Yaptığımız her sanatla biraz daha yaklaşırız Allah’a. Öyle olmuyorsa o sanat gereksizdir. Şair bilir ki en güzel manalar ve kafiyeler Kur’an’dadır. Öykü yazarı bilir ki en güzel kıssalar bir öz olarak Kur’an’da anlatılmıştır. Birkaç cümleye dünyanın var oluşunu, kıyameti ve mahşer yerini sığdırır yüce Allah(CC). Seslerimizin, yüzümüzün, parmak izlerimizin farklı olması hep Allah’ın sanatlı yaratmasının güzellikleridir.
Sanat, kişinin kendisini iyi hissetmesine imkân sağlar. Kendini iyi hisseden kimsenin de hakka ve hakikate meyli olur. Bugün insanları Hakk’tan uzaklaştıran en büyük etken kanaat, sabır ve şükür eksikliğidir. Sanat, insanın iç huzurunu sağlamasına yardımcı olur. İç huzuru olan kimse de sabırlı, şükürlü ve kanaatkâr olur.
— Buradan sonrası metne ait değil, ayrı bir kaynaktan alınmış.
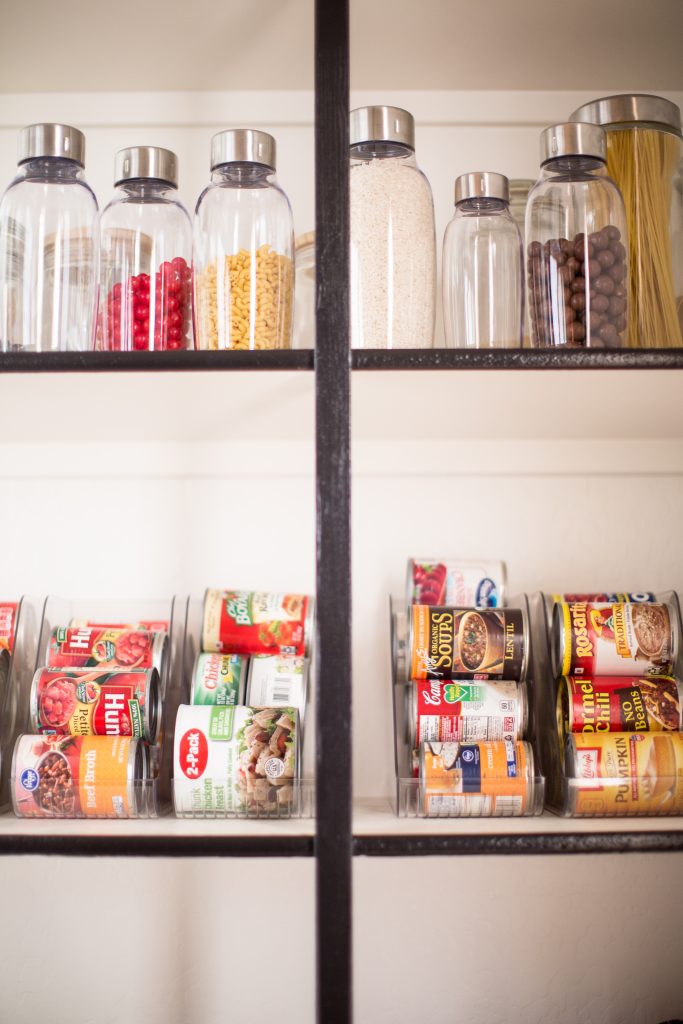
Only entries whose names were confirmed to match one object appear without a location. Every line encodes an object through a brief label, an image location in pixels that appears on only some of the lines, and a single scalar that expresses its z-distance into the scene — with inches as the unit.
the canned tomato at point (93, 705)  38.6
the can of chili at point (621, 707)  38.8
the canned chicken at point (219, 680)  40.1
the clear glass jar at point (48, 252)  39.3
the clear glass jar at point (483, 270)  40.6
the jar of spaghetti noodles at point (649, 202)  40.3
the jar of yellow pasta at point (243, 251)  38.6
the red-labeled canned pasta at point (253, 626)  42.0
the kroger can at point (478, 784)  37.1
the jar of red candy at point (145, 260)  39.7
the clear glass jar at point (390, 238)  38.3
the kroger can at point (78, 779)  36.6
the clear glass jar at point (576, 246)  38.4
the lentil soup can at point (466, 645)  39.8
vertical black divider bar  32.7
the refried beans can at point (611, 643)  39.9
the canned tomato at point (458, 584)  43.5
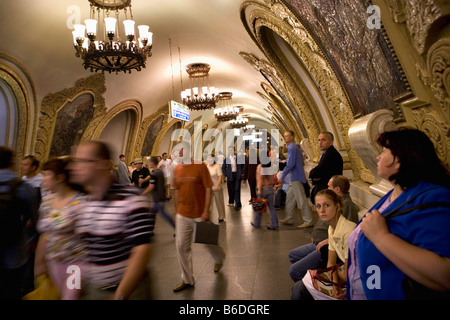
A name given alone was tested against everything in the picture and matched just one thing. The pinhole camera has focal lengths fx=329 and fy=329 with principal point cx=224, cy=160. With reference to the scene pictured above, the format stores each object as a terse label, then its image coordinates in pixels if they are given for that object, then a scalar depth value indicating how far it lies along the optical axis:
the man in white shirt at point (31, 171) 4.09
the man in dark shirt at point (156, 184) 5.69
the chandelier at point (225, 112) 18.00
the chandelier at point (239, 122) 25.32
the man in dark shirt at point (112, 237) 1.73
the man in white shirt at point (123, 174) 8.73
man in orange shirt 3.77
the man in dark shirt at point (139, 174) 8.60
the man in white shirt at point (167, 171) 12.11
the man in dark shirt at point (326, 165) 4.62
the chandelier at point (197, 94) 12.52
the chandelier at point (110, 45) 6.48
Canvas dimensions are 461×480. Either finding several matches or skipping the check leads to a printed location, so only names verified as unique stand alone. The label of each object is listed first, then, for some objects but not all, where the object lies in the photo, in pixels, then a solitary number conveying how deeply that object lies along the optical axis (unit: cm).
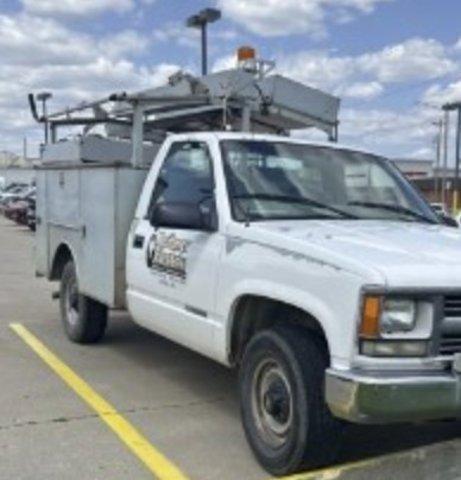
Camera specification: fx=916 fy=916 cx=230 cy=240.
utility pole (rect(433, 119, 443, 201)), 6550
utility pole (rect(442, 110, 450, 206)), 5622
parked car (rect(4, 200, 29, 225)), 3400
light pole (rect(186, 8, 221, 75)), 1941
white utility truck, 449
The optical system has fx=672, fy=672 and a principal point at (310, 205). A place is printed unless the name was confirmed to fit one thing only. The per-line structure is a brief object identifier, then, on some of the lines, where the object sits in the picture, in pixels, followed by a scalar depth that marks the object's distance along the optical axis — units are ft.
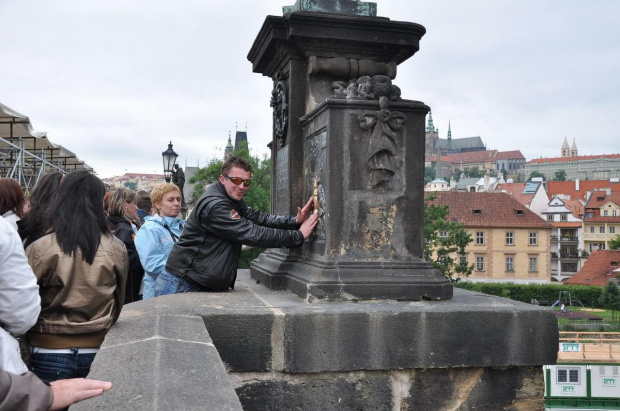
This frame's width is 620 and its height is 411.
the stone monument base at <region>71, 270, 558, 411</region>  12.05
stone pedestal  14.47
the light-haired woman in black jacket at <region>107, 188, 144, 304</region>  17.87
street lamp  56.24
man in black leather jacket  14.79
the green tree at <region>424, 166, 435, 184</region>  587.48
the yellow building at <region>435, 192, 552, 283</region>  216.13
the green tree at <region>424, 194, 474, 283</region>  162.30
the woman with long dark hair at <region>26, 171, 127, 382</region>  9.57
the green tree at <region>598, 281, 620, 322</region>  167.32
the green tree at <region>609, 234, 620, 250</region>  237.18
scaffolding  44.47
Sanat demişken, müzikle tedaviyi ve bu amaçla müziğin hayatın her alanına yayıldığını unutmamak lazım. Osmanlı’da ezanların ve salâların makamları bile insanı hayrete düşürecek hikmetlere sahiptir. Sabah ezanı sabâ makamında okunurdu ki saba makamının uyandırıcı etkisi vardır. Dinginlik ve neşe vesilesi olması sebebiyle öğle ezanı rast makamında okunurdu. İnsanda alçakgönüllülük hissi uyandıran Hicaz makamı ise ikindi ezanında kullanılırdı ki bunun hikmeti şu olsa gerek: İkindi vakti, çalışanlar açısından en yoğun ve tahammülün en aza indiği vakittir. İnsanlar biraz alçakgönüllü ve sabırlı olsunlar ki toplumsal düzen bozulmasın.
Segâh insanda manevi duygular uyandırması sebebiyle akşam ezanı segâh makamında okunurdu ki insanlar akşamın başında iç muhasebelerine başlasınlar. Uşşak makamıyla okunan yatsı ezanı ile insanlar dinlenir ve uykuya hazır hale gelirlerdi.
Cuma salaları cıvıl cıvıl ve neşeli bir makam olan Nihavent makamında okunurdu ki insanlar Cuma gününü bayram havasında karşılasınlar. Ölenlerin salası ise insanı yatıştıran, dinlendiren ve sabra vesile olan Hüseyni makamında okunurdu.
Güzel sanatların her birinde Hakk’a giden bir yol vardır. Zira bütün sanatlar Allah’tandır. Hep tartışılagelen bir meseledir, “Sanat, sanat için midir? Yoksa sanat, insan için midir?” Bir Müslüman olarak biliriz ki dünyadaki bütün imkânlar ve hatta imtihanlar gibi, sanat da Hakk’a ulaşmak içindir.
Bakınca içinizin açıldığı manzaralar gibi, yüreğinize iyi gelen şekiller, sesler, desenler de vardır. Kimisi bir karikatürle bulur Allah’ı, kimisi bir ezgi ile. Yeter ki bulmak istesin. Yeter ki nasibi olsun.
Şu da var ki sanat, anlayan için kıymetlidir. Muhteşem bir hatla ‘S’ harfini yazdığınızı düşünün. Okuma yazma bilmeyen bir çocuk için o sanat eseri olsa olsa bir yılan resmidir. Kur’an harfleri için kargacık burgacık diyenler de işte böyle sanattan anlamayan kişilerdi.
Ne kadar bulutlu olsa da hava, gündüz biliriz ki Güneş bulutların arkasındadır. Ne kadar gizli olsa da Allah, biliriz ki ruhundan üfürdüğü her insanın kalbinde ve sanatında Allah’tan bir iz vardır. Zira bütün sanatları ve sanatkârları yaratan Allah’tır. Vesselam.